If the gov't didn't have its hand in this space for so long, there would be no massive AT&T and there would be way more innovation. You're cheering someone for applying a cast when they also broke the leg.
> If the gov't didn't have its hand in this space for so long, there would be no massive AT&T
I didn't expect to see revisionism in here, let alone of such magnitude.
Without government intervention, there would be no AT&T, nor would there be alternate carriers. There would only be Ma Bell.
And don't bullshitting about Ma Bell's regulated monopoly, the regulation was put in place because Bell was already a monopoly by the time 1934 rolled around.
How about no Ma Bell in the first place... Grampa Graham got his telephone patent in 1876 then in the next 18 years there were 600 lawsuits to defend over 900 patents (state grants of monopoly).
When these patents expired, there were soon 80 competing companies which captured 5% of the market, rising to over 3,000 companies with over 50% of the market by 1900.
AT&T then lobbied for its monopoly status back, saying the telephone "by the nature of its technology would operate most efficiently as a monopoly providing universal service."
Then during WW1, this monopoly was given "for reasons of national security". If you think that the monopoly came about by market forces then government came to save us, yes there is some revision needed.
> When these patents expired, there were soon 80 competing companies which captured 5% of the market, rising to over 3,000 companies with over 50% of the market by 1900.
And starting in 1907 and the return of Vail, Bell started massively buying them out, attracting the attention of the Justice Department and leading to the Kingsbury Commitment.
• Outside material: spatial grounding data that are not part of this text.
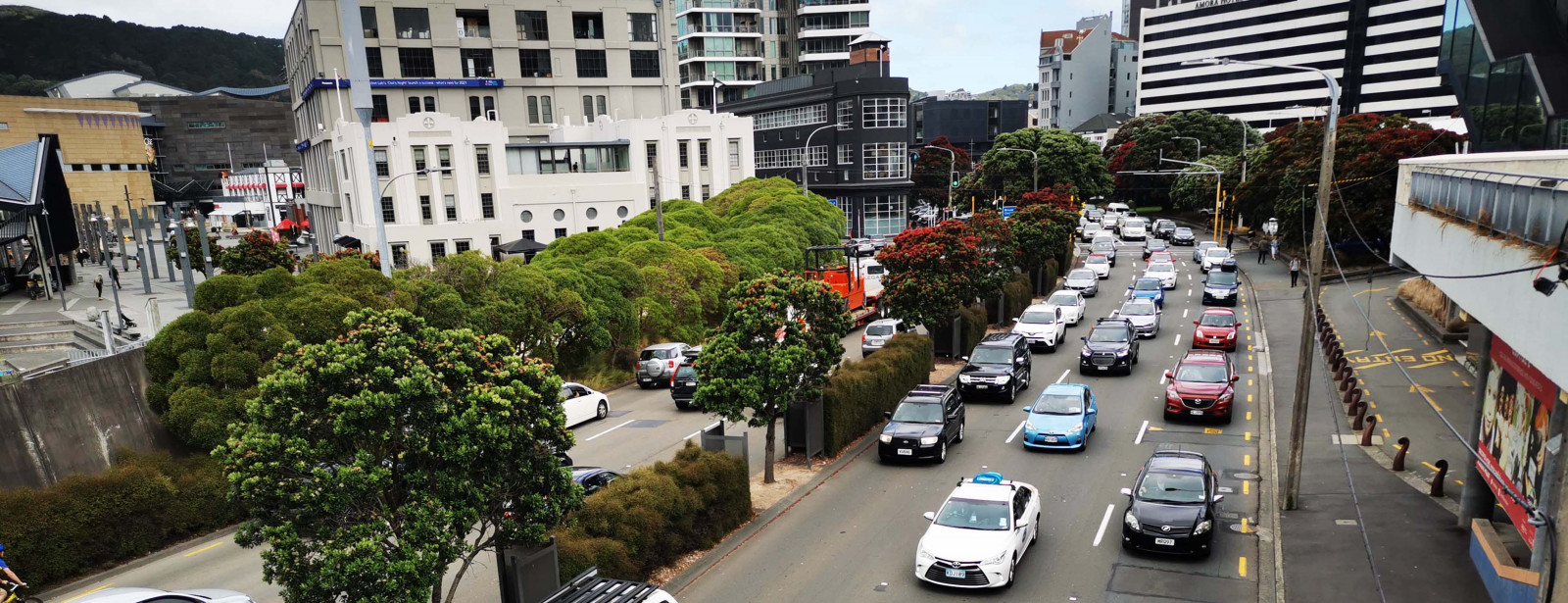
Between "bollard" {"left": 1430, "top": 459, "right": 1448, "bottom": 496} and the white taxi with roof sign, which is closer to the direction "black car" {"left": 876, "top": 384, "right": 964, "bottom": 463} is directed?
the white taxi with roof sign

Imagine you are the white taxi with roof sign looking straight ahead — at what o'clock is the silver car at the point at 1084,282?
The silver car is roughly at 5 o'clock from the white taxi with roof sign.

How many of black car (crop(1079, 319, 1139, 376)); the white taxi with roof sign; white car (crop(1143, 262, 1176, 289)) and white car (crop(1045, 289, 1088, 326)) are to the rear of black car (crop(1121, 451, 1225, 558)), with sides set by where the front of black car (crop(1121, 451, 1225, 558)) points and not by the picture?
3

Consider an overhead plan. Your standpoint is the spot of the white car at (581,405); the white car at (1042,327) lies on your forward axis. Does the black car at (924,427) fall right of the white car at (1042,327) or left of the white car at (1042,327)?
right

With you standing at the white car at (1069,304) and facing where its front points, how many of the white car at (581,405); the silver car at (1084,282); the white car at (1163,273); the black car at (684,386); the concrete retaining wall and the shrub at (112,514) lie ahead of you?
4

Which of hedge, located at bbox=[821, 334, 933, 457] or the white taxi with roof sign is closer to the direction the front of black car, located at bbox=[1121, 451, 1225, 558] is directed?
the white taxi with roof sign

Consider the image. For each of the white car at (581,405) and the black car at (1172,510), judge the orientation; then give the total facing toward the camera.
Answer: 1
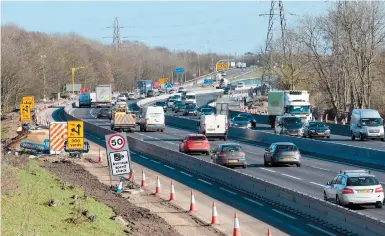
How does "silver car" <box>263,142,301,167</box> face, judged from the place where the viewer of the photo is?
facing away from the viewer and to the left of the viewer

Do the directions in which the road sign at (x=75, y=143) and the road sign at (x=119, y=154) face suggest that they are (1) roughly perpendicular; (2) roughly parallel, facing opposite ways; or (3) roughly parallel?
roughly parallel

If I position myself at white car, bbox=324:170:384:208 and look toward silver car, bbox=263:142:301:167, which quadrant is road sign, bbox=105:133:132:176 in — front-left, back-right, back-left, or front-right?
front-left

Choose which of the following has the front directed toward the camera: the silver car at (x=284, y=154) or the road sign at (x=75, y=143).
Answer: the road sign

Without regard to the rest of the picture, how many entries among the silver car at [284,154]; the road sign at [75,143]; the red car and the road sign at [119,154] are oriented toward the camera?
2

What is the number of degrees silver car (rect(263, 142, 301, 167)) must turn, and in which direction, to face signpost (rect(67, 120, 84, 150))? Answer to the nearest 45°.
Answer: approximately 45° to its left

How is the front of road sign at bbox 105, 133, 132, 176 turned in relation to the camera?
facing the viewer

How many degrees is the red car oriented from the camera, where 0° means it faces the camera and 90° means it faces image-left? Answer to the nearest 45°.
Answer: approximately 135°

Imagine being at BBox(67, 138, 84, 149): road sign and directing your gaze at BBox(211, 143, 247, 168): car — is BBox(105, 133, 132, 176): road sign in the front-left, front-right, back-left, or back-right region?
front-right

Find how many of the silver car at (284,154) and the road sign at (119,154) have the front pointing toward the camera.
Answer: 1

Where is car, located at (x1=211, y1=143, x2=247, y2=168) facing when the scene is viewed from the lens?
facing away from the viewer and to the left of the viewer

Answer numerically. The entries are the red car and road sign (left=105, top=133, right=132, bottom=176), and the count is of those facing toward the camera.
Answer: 1

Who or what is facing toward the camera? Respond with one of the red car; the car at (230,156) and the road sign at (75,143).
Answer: the road sign

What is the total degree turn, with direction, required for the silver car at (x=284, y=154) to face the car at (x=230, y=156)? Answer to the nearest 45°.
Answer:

Kingsbury was essentially repealed 8 years later by the Willis Graham Act, which more or less removed the Commitment's regulatory barriers for acquisition by AT&T, by shifting all oversight to the ICC's rubber-stamping.
> Then during WW1, this monopoly was given "for reasons of national security". If you think that the monopoly came about by market forces then government came to save us, yes there is some revision needed.
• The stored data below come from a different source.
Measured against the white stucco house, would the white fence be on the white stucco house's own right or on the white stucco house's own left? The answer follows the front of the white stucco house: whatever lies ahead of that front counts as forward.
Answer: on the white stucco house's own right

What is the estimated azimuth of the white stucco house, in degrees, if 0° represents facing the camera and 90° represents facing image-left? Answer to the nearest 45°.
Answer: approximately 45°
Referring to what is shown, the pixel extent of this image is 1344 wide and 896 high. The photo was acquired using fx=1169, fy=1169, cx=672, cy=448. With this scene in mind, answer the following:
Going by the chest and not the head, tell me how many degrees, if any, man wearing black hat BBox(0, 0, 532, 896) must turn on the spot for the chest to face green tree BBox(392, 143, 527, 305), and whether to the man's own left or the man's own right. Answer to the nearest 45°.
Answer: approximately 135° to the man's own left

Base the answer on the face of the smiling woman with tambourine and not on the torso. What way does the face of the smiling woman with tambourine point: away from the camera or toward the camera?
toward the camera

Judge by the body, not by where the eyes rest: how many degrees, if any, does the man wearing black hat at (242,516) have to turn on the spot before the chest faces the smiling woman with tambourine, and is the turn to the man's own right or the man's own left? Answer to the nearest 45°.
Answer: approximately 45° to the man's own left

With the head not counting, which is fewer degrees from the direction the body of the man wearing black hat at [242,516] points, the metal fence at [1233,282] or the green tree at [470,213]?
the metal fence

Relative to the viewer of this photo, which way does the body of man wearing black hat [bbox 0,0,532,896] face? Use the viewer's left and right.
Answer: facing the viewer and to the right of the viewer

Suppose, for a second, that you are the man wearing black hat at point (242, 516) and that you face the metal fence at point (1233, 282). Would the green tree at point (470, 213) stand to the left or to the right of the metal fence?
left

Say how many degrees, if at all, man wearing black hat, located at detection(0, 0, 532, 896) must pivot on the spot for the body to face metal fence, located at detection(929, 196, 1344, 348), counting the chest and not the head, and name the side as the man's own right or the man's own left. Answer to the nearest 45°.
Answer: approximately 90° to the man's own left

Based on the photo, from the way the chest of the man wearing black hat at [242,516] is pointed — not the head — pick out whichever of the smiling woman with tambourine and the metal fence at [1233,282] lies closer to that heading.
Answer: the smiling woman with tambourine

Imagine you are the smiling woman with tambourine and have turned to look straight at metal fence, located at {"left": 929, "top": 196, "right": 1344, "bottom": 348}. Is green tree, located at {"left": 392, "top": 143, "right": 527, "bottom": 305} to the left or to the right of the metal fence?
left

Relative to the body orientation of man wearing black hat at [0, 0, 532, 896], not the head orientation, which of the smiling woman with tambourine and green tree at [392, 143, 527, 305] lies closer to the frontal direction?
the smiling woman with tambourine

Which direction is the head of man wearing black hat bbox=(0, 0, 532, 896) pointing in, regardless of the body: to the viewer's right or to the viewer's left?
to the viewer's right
The monopoly was already there, Bell was temporarily nationalized during WW1.
> AT&T then lobbied for its monopoly status back, saying the telephone "by the nature of its technology would operate most efficiently as a monopoly providing universal service."
And this was given in 1921 by the Willis-Graham, which removed the regulatory hurdles put in place in 1913 when Bell was already a monopoly or near-monopoly.
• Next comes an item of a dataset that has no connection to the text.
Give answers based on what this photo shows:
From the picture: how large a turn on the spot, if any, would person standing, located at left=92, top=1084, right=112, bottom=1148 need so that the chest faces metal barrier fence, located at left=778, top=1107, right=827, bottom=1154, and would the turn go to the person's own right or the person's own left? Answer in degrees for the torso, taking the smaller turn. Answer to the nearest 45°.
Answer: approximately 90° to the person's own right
> Bell got big and stayed big because of gov't intervention.
That is some pretty serious misreading, Bell got big and stayed big regardless of government intervention, the government tried to keep control of it after being put before the fait accompli (before trying to break the company in '84, as you may have noticed that didn't quite work either)
Because the patent was not the only thing that created the monopoly, nor was the the most important thing in sustaining the monopoly over telecommunication services at that time. Given the nature of how the tech worked, a monopoly provider was inevitable. The patent only dictated that the name of the monopoly provider was AT&T instead of Western Union.